Un médicament expérimental a inversé une grave maladie du foie gras dans des études animales en réparant l'intestin et en empêchant des toxines nocives d'atteindre le foie, ont annoncé des chercheurs de Michigan Medicine. Le composé, appelé DT-109, a fait régresser une stéatohépatite associée à un dysfonctionnement métabolique, une forme avancée et de plus en plus fréquente de maladie hépatique, selon l'étude publiée dans The Journal of Clinical Investigation.
Cette affection, souvent abrégée en MASH, représente un stade grave de la maladie du foie gras, où l'accumulation de graisse s'accompagne d'inflammation et de fibrose. Elle est devenue un problème de santé mondial croissant, étroitement lié à l'obésité et aux troubles métaboliques, alors que les traitements efficaces restent rares, exposant de nombreux patients au risque d'évoluer vers une cirrhose ou une insuffisance hépatique.
L'équipe de recherche, dirigée par Eugene Chen de la faculté de médecine de l'Université du Michigan, s'est concentrée sur le lien entre l'intestin et le foie. Elle a constaté qu'un moteur clé de la maladie est la prolifération de la bactérie Clostridium perfringens, qui produit de l'ammoniac dans l'intestin. Des taux élevés d'ammoniac érodent la paroi interne du tube digestif et affaiblissent la barrière intestinale, laissant passer des toxines qui atteignent le foie, où elles déclenchent des réactions inflammatoires dommageables.

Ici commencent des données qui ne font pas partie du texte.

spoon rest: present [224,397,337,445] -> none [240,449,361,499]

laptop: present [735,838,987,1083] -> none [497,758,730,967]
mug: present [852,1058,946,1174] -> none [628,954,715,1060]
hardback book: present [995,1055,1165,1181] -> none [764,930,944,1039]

Le DT-109, un composé construit à partir de l'acide aminé glycine sous la forme d'un petit peptide en trois parties, a interrompu ce processus. Lors d'essais sur des souris et des primates non humains, il a réduit la présence de Clostridium perfringens et abaissé la production d'ammoniac dans l'intestin, renforçant la barrière intestinale et rétablissant l'intégrité de l'intestin et du foie. En ciblant la voie intestin-foie sous-jacente plutôt que le foie seul, le médicament s'est attaqué à une cause profonde de la maladie.
Cette approche est notable car elle reconsidère la stéatose hépatique sévère comme un trouble en partie déclenché par l'intestin, ouvrant une autre voie thérapeutique. La confirmation de l'effet chez des primates non humains, dont la biologie ressemble davantage à celle de l'humain, renforce l'hypothèse selon laquelle le mécanisme pourrait s'appliquer aux personnes, selon les chercheurs.
Malgré des résultats prometteurs, ces travaux proviennent de modèles animaux et nécessiteront des essais cliniques chez l'humain avant qu'une thérapie ne puisse être disponible. Néanmoins, ils dessinent une stratégie potentiellement nouvelle pour une maladie qui offre actuellement peu d'options aux patients, et soulignent la reconnaissance croissante du fait que la santé de l'intestin peut influencer des affections bien au-delà du système digestif.